'Womb'
by Katharina Kaminski
14 October — 20 December 2023
Curated by Dayneris Brito
'Womb' is the title of the first exhibition by Uruguayan artist Katharina Kaminski in Paris taking place at the Sainte Anne Gallery. But 'Womb' goes beyond a simple exhibition proposal. It represents a birth: the conceptualization of the creation's inception, emphasizing the grandeur of the creative act, the almost shamanic ability to give life to something that is not necessarily human but is molded and generated with the artist's hands, as is the case with clay and sculpture.
The materiality of the sculpted object becomes a primary need in this show: the need to be and know oneself as fertile. Thus, 'Womb' — whose title refers to the female reproductive organ - aims to question the limits of fertility, revolving around the myth of creation and the higher force that makes it possible, a question that has accompanied the artist over the years.
Katharina is scientifically considered an intersex person, as she was born with XY chromosomes typical of the male gender but in a morphologically female body with no womb and ovaries. Being born physically outside the binary norm of gender is estimated to be present in 1.7% of the world's population. Therefore, her sensitivity stems from a cosmic and ethereal universe that does not ignore life's contrasts; rather, it arises from them to fulfill her existence. Starting from her own body, she explores the infinite space of human sensitivity, a body she has learned to align within a physical-mental dimension to master her emotions and use them as a pure state of creation.
Aware and proud of her uniqueness, her works are the result of a provoked need to break away from the established, expressing herself from that alternate space outside social norms. For her, creating is a sort of ritual that allows her to process her sexuality and physicality. The sacred question — "what am I and where do I come from?" — takes a central place in her work, accompanied by other questions that arise as she explores her many concerns: where does the limit of our sensorial experience lie, and who decides what we are? Why are we this way?
To develop her cosmogony, the artist uses a visual language that borders on the strangeness of forms and draws from genres such as surrealism and abstraction, a kind of mannerism attributed to the body language she explores and unveils. But this estrangement finds a clear meaning in Kaminski's case. Katharina sculpts and molds against the norm imposed by reason and logic, inspired only by her intuition and immersing herself in the hidden language of dreams and in her innermost thoughts.
This is how 'Womb,' in addition to being an ode to strength and the inner capacity given to us, proposes new - other - ways of looking at the biological, considering the infinite breadth of nature and highlighting the existing gaps between the physical and the ethereal, the material and the spiritual. Who are we before and after our body?
The exhibition features a group of sculptures in ceramic, marble, and bronze, varied in scale and form: zoomorphic, amorphous, alien, meteoric. Some of them are light and humorous, while others are more intense and ghostly, but they all seem like extraterrestrial beings gracefully invading the exhibition space with purpose.

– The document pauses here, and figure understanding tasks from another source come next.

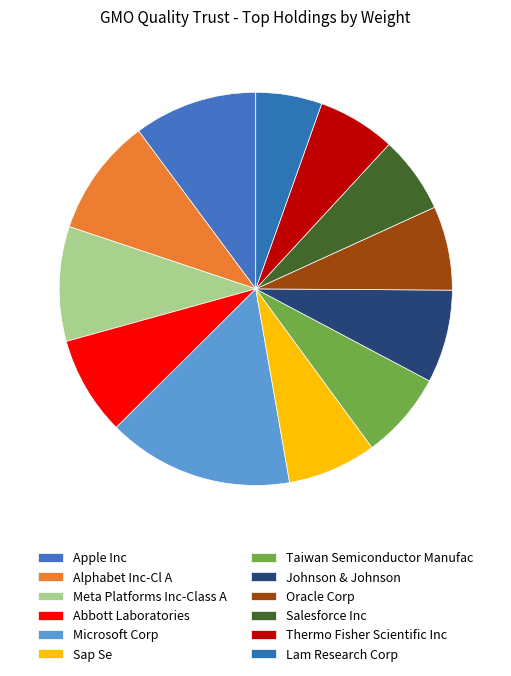

Count the number of slices in the pie.

12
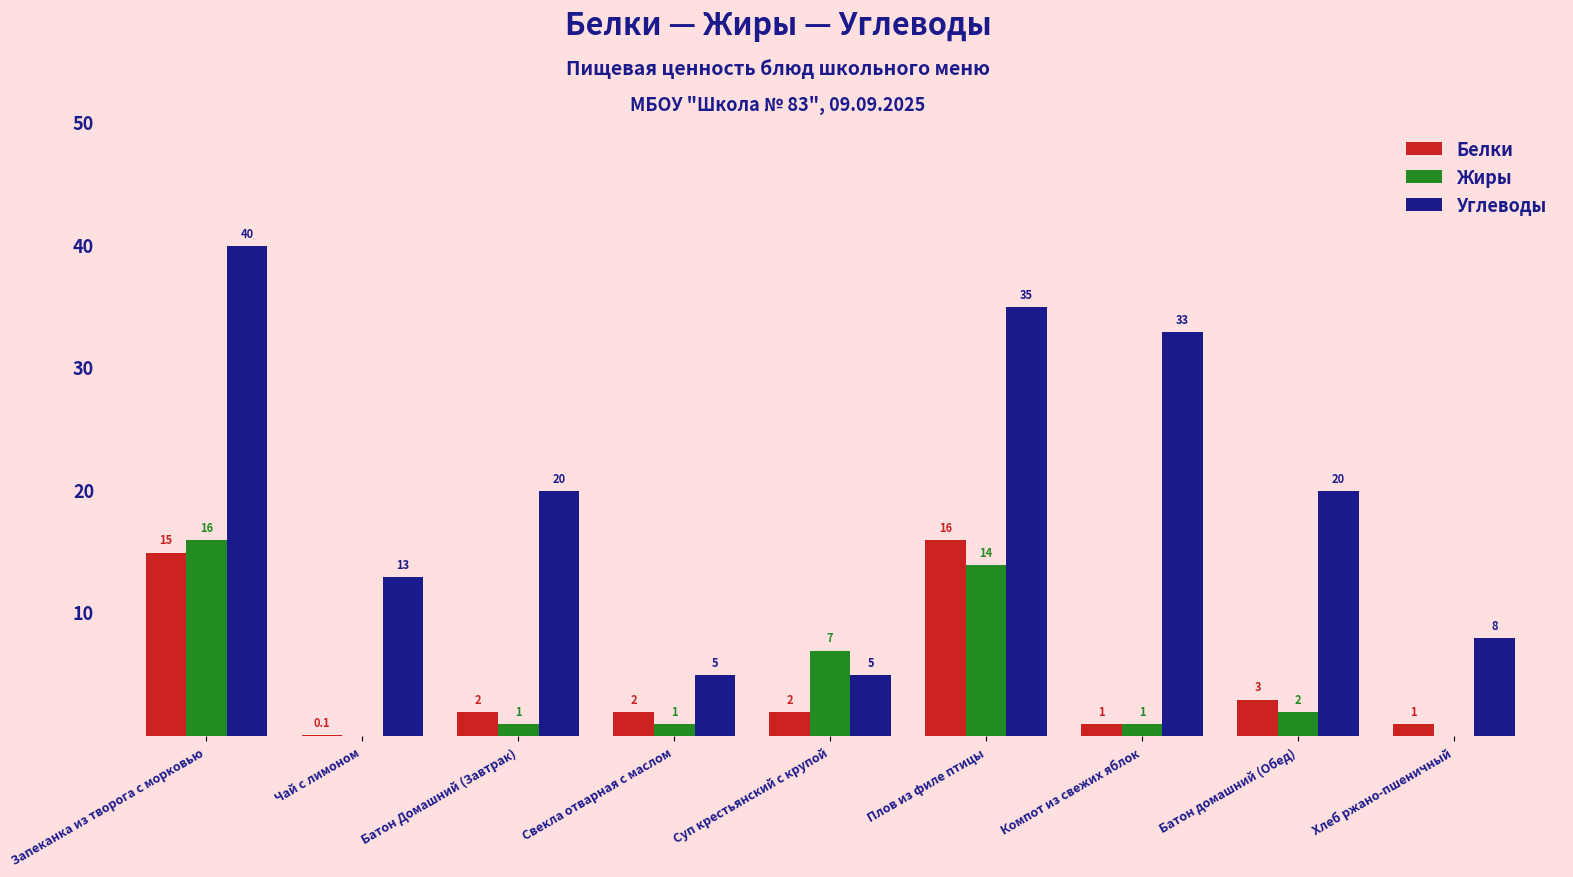

The Углеводы series shows 20.0 at Батон домашний (Обед). True or false?

True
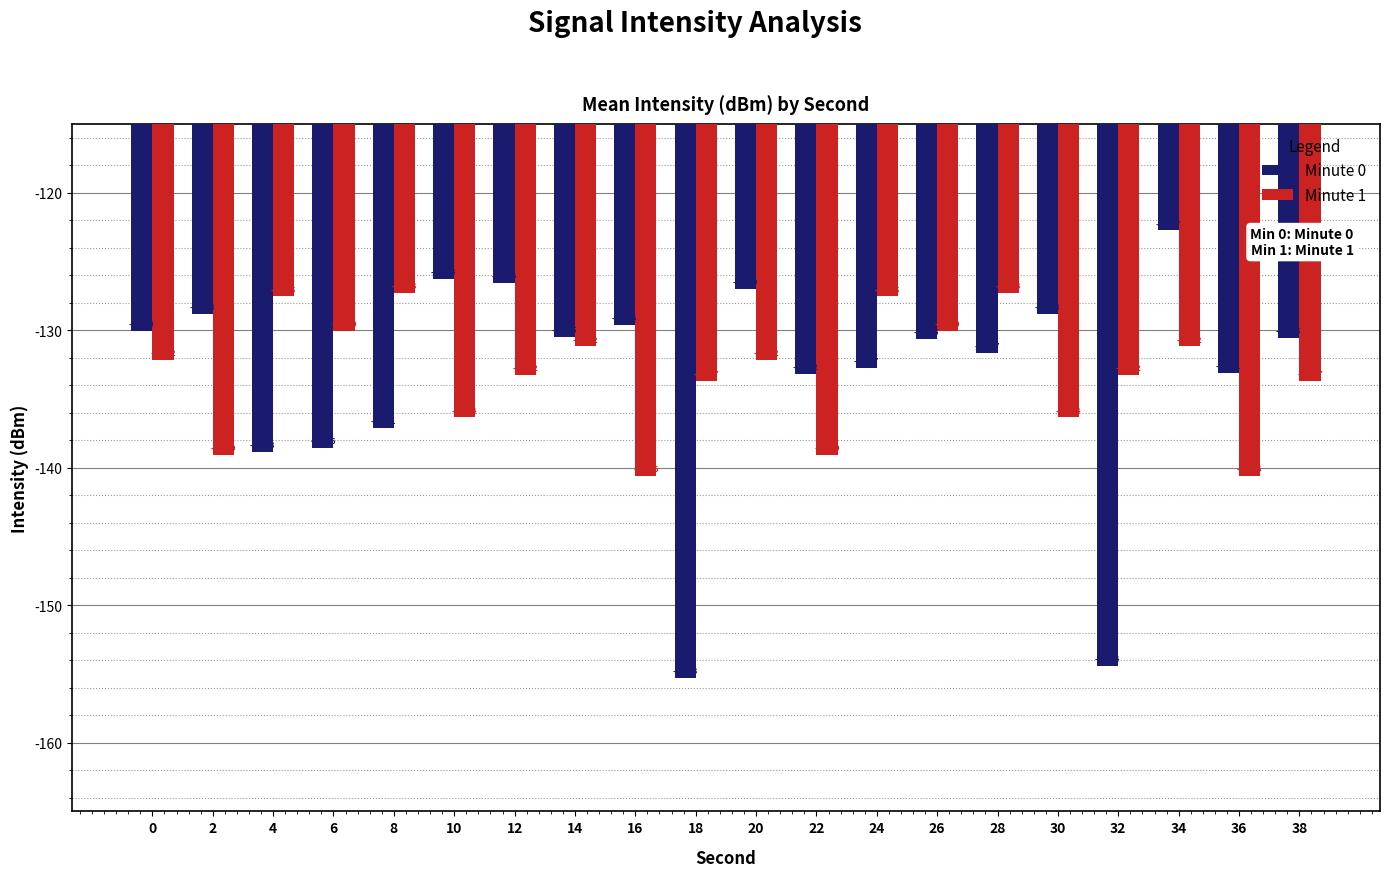

The value of Minute 0 at 8 is -137.1. True or false?

True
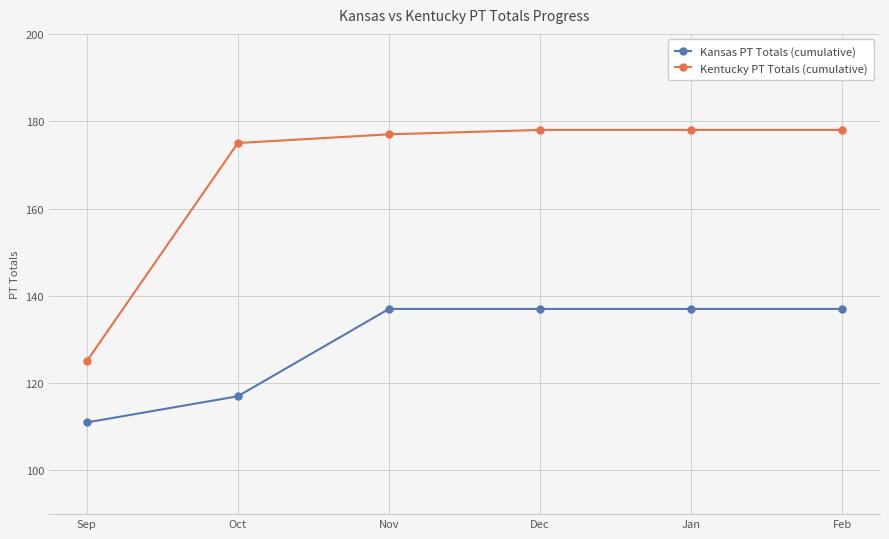

What is the lowest value of the Kansas PT Totals (cumulative) series?

111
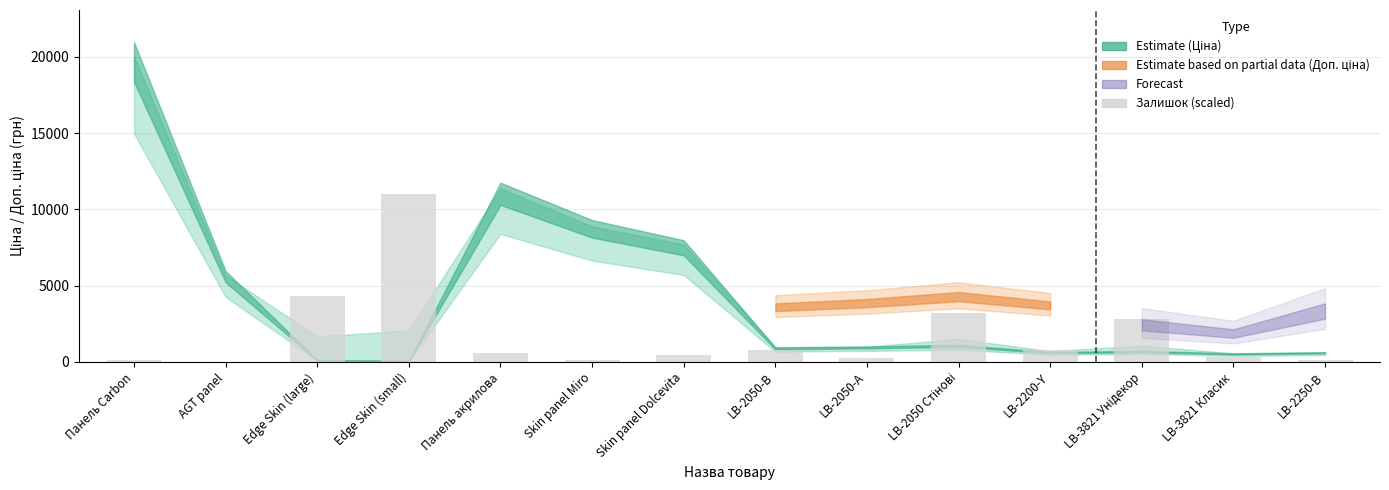

What is the maximum value shown in the chart?

10980.3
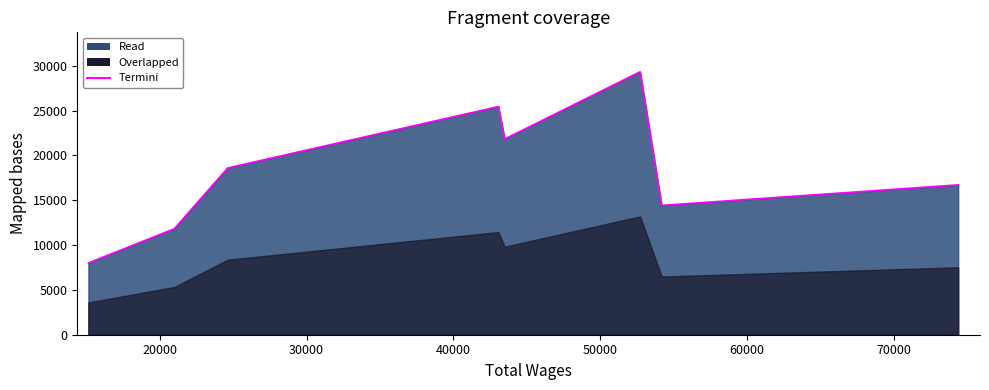

Read the value at 43490, to the nearest 100.

21800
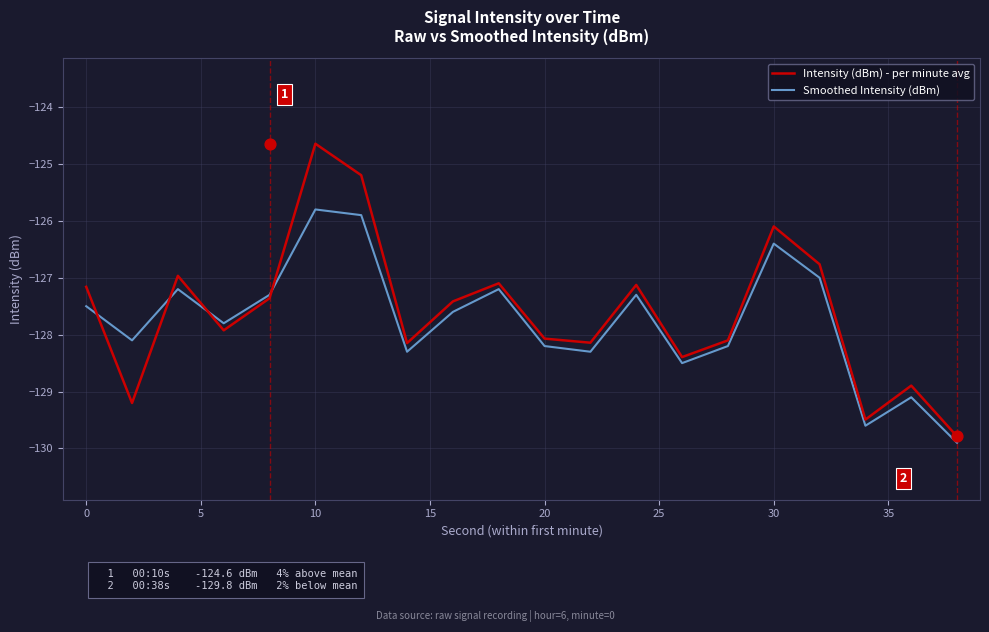

Which series reaches the maximum Y coordinate?

Intensity (dBm) - per minute avg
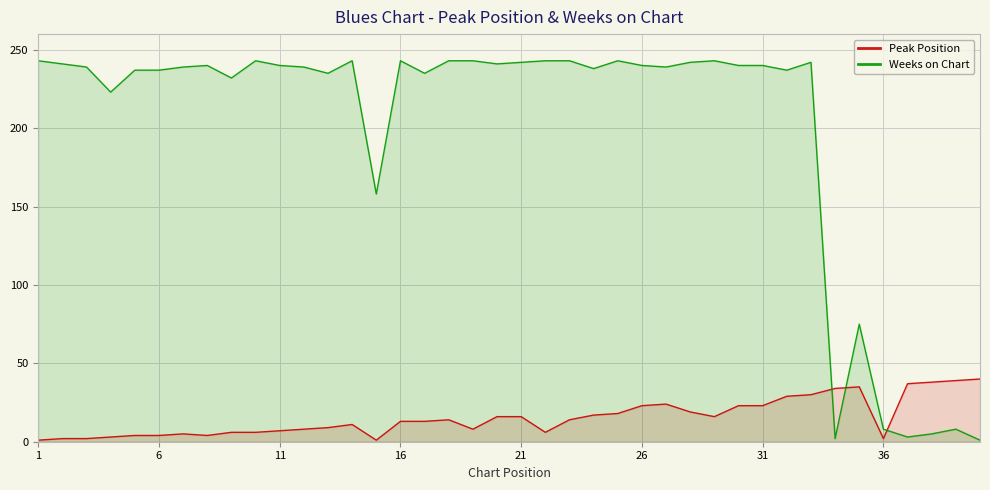

Does the chart display data point markers on the line(s)?

No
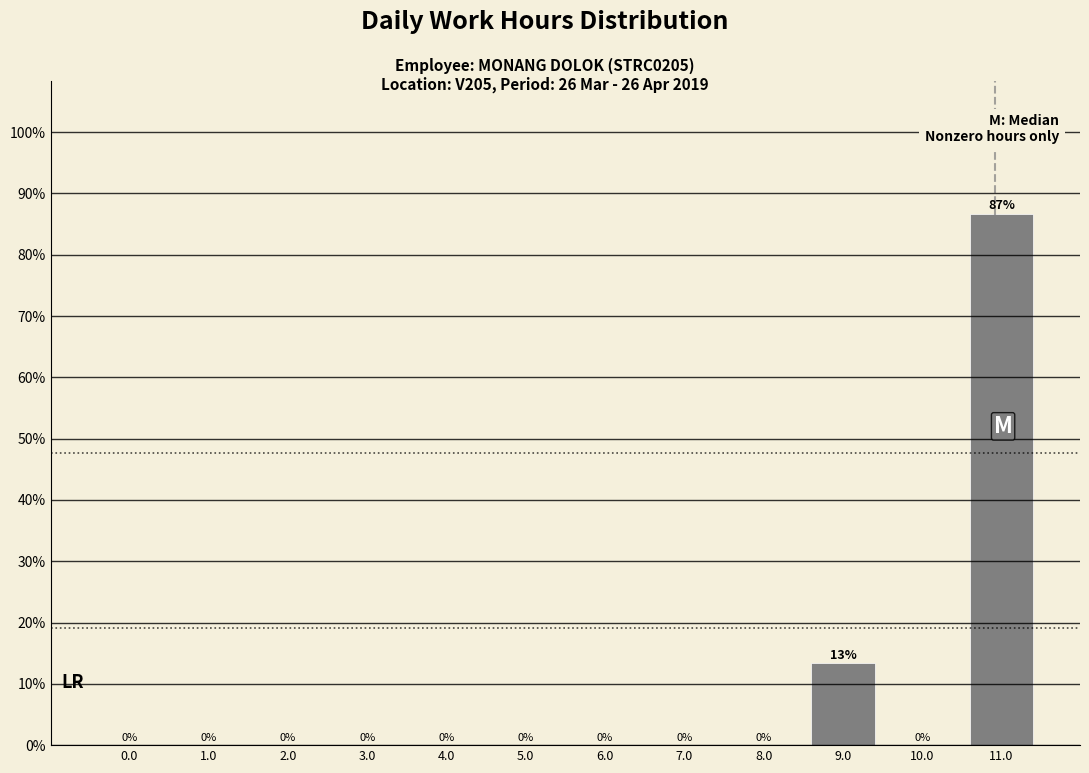

What is the maximum value shown in the chart?

86.7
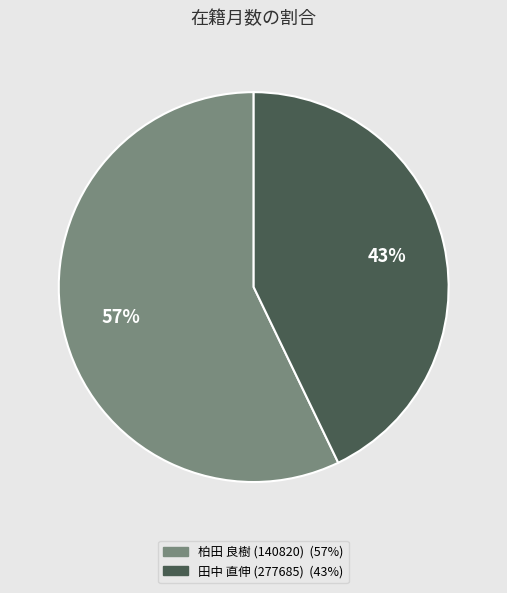

True or false: 柏田 良樹 (140820) accounts for 64% of the total.

False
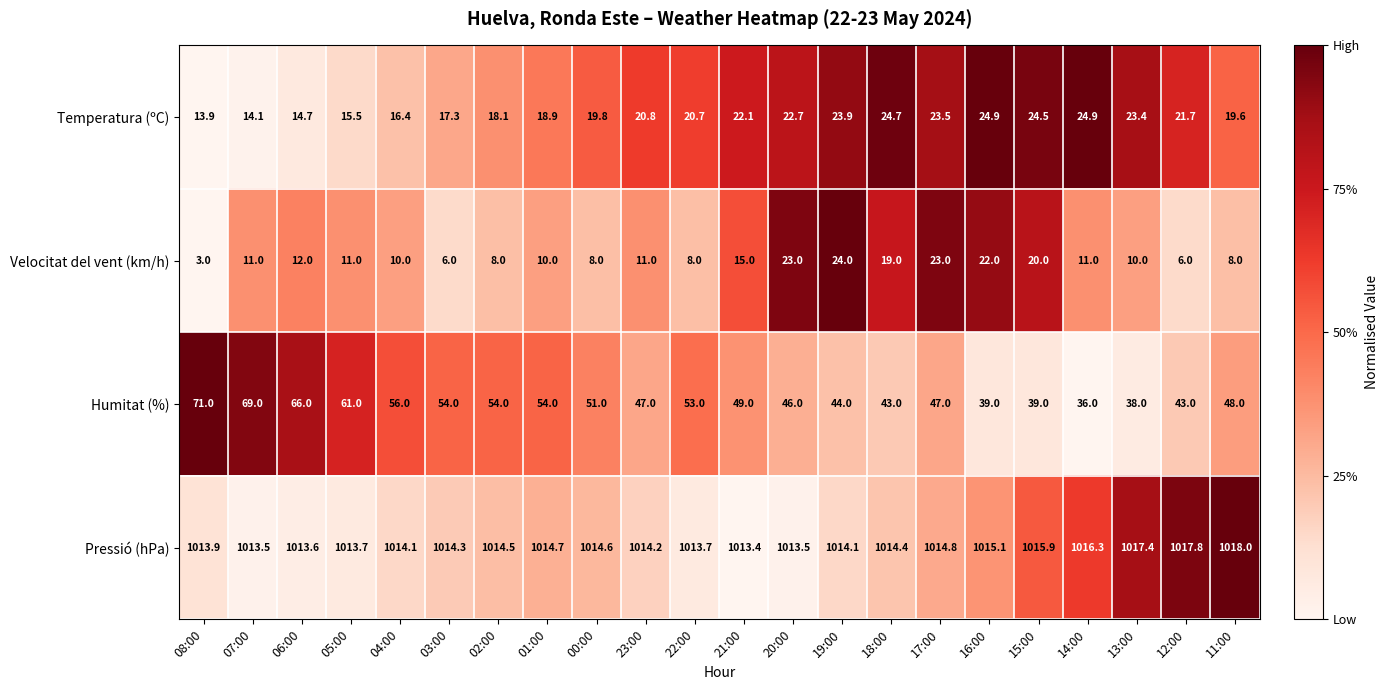

At 03:00, list the series in order from smallest to largest.

Velocitat del vent (km/h), Temperatura (ºC), Humitat (%), Pressió (hPa)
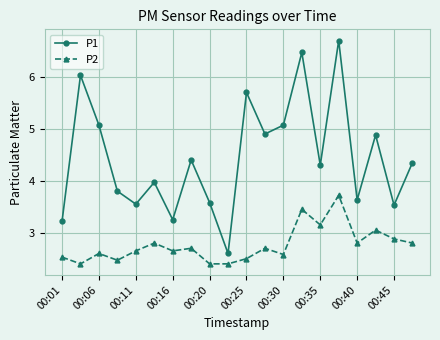

What is the lowest value of the P2 series?

2.4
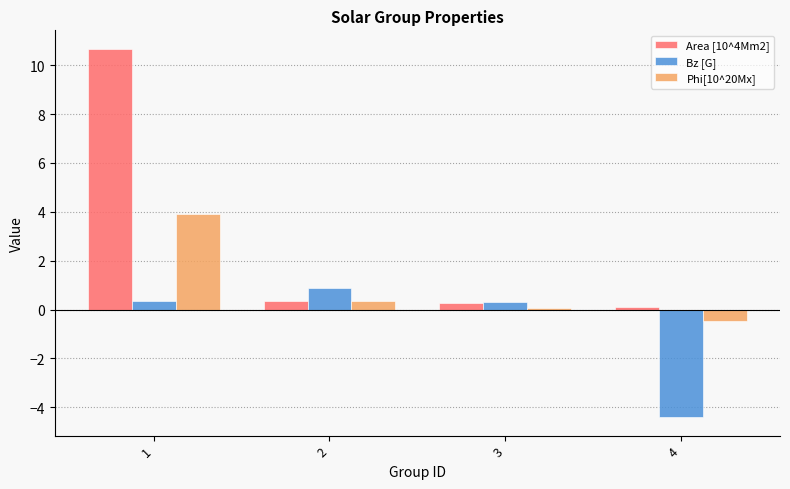

What is the average value of the Area [10^4Mm2] series?

2.9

At the same time, the display could be seen as a surreal landscape of timeless and laconic objects, a reflection of a dreamlike world that is intimate and unique. Sometimes we get the impression that her sculptural beings speak to us, whispering in our ear the mystery of life, the answers to the questions that so obsess human life.
On the ground floor, we find Telescopio Invertido, a piece in bronze and marble that stands out for its technical skill, monumentality, and spatiality. This work represents a leap to a higher scale in Kaminski's visual repertoire. Meanwhile, the second floor of the gallery is occupied by the exhibition's eponymous installation, composed of 10 clay sculptures. It is a sanctuary of dancing sculptural bodies around the fire. A choreography of the physical where light, heat, and sound produce a unique sensory activation, evoking a tribal dance or ritual; a pure space that reconnects us with the earth and our roots.